LONDON – Political uncertainty, record-low stock numbers, and the impact of tax changes continued to slow the “faltering” UK housing market in July, according to the Royal Institute of Chartered Surveyors.
The group’s UK Residential Market Survey is regarded as the best lead indicator for house prices.
It found the net balance of surveyors predicting price rises fell to +1% in July, down from +7% in June, suggesting price growth was near zero in the period.
That represents the softest reading since early 2013, although the figure disguises big regional variation. Price growth in south-east England is negative, for example, while it is positive in regions including Northern Ireland and south-west England.
RICS said the main element holding the market back was a sustained fall in new listings, with new instructions falling for the 17th month in the row. Fewer homes on the market means that estate agents’ books remain close to record lows, limiting choice for prospective buyers, and meaning more of them stay put in their existing homes.
Changes to stamp duty in April last year and a lack of new-build homes are also slowing the market.
London remains negative
Respondents in London reported a net balance of 48% for price declines, up from 45% in June. London’s housing market has been particularly badly damaged by Brexit-related uncertainty, as well as stamp duty changes introduced in April last year.

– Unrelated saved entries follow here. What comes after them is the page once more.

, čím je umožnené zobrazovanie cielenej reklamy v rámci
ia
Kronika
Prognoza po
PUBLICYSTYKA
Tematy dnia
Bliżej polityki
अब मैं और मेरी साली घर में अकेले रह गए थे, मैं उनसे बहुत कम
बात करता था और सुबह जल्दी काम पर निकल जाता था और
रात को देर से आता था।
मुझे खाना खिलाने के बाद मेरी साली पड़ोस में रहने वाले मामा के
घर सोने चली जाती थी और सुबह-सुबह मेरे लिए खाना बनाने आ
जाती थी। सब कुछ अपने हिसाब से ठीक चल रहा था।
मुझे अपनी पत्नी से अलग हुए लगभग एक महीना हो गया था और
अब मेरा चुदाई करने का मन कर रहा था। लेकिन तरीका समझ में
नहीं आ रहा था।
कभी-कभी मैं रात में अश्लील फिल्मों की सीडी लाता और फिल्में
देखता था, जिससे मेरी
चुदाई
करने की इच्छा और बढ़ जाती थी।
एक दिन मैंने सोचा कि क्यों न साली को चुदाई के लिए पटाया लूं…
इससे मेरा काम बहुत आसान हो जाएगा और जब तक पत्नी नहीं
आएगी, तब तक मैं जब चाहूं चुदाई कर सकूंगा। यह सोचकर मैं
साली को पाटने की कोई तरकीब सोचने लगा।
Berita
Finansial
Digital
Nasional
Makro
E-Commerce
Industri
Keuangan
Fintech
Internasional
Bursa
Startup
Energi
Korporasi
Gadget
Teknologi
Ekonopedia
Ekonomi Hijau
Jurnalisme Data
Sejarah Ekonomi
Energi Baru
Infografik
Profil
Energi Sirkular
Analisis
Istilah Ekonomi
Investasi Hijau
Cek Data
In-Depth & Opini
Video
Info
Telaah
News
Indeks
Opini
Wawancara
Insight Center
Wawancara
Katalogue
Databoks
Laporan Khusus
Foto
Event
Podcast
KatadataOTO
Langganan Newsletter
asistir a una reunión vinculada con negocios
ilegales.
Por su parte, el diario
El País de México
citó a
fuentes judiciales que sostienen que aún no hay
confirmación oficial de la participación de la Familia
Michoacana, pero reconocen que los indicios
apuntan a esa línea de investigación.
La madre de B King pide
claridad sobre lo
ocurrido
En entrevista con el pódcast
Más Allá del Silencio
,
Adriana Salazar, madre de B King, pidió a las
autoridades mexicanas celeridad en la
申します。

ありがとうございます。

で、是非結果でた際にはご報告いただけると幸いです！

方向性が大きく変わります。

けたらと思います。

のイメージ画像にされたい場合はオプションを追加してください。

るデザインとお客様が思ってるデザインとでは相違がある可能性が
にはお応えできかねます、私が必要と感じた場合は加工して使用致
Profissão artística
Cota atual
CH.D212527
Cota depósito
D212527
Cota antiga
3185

“This could continue for some time”
Simon Rubinsohn, RICS chief economist, said the survey was “worrying:”
“Sales activity in the housing market has been slipping in the recent months and the most worrying aspect of the latest survey is the suggestion that this could continue for some time to come.”

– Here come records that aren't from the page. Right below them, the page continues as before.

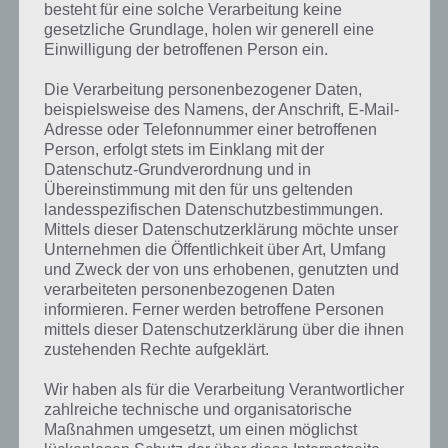
besteht für eine solche Verarbeitung keine
gesetzliche Grundlage, holen wir generell eine
Einwilligung der betroffenen Person ein.
Die Verarbeitung personenbezogener Daten,
beispielsweise des Namens, der Anschrift, E-Mail-
Adresse oder Telefonnummer einer betroffenen
Person, erfolgt stets im Einklang mit der
Datenschutz-Grundverordnung und in
Übereinstimmung mit den für uns geltenden
landesspezifischen Datenschutzbestimmungen.
Mittels dieser Datenschutzerklärung möchte unser
Unternehmen die Öffentlichkeit über Art, Umfang
Kurze Begriffserklärung zur Lösung USA
und Zweck der von uns erhobenen, genutzten und
verarbeiteten personenbezogenen Daten
informieren. Ferner werden betroffene Personen
USA ist die Lösung für das tägliche Rätsel am 19.9.2021 in 4 Bilder 1
mittels dieser Datenschutzerklärung über die ihnen
Wort, doch welche Bedeutung hat dieses eigentlich und was gibt es
zustehenden Rechte aufgeklärt.
dazu zu wissen? Passt das Wort auch zu Auf zu den Sternen? Zu
bestimmten Lösungen präsentieren wir daher auch immer eine
Wir haben als für die Verarbeitung Verantwortlicher
kurze Begriffserklärung!
zahlreiche technische und organisatorische
Maßnahmen umgesetzt, um einen möglichst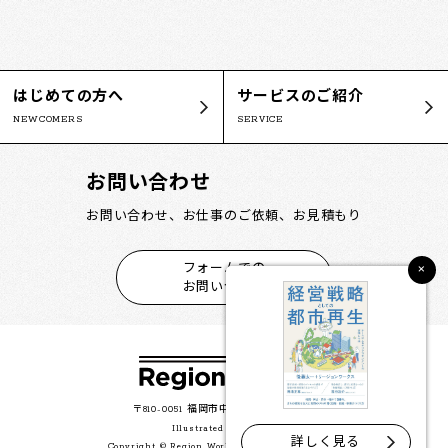
はじめての方へ
サービスのご紹介
NEWCOMERS
SERVICE
お問い合わせ
お問い合わせ、お仕事のご依頼、お見積もり
×
フォームでの
お問い合わせ
〒810-0051 福岡市中央区大濠公園2-35
Illustrated by 本村 誠
詳しく見る
Copyright © Region Works All Rights Reserved.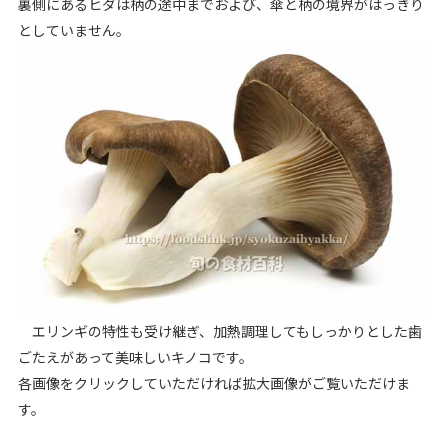
裏側にあるヒダは柄の途中までおよび、傘と柄の境界がはっきり
としていません。
エリンギの特性も受け継ぎ、加熱調理してもしっかりとした歯
ごたえがあって美味しいキノコです。
各画像をクリックしていただければ拡大画像がご覧いただけま
す。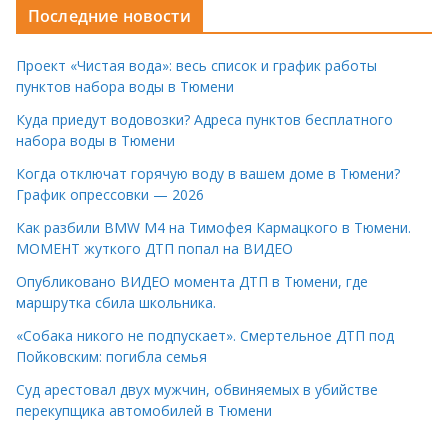
Последние новости
Проект «Чистая вода»: весь список и график работы
пунктов набора воды в Тюмени
Куда приедут водовозки? Адреса пунктов бесплатного
набора воды в Тюмени
Когда отключат горячую воду в вашем доме в Тюмени?
График опрессовки — 2026
Как разбили BMW M4 на Тимофея Кармацкого в Тюмени.
МОМЕНТ жуткого ДТП попал на ВИДЕО
Опубликовано ВИДЕО момента ДТП в Тюмени, где
маршрутка сбила школьника.
«Собака никого не подпускает». Смертельное ДТП под
Пойковским: погибла семья
Суд арестовал двух мужчин, обвиняемых в убийстве
перекупщика автомобилей в Тюмени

“One reason for this is the recent series of tax changes but this is only part of the story. Lack of new build in the wake of the financial crisis is a more fundamental factor weighing on the market.
“The flatter trend in price growth is arguably a silver lining but there is no real indication that the housing market will become materially more affordable anytime soon.”
Just 28% of respondents anticipated a price rise in the next three months – the lowest reading since July last year, following the EU referendum.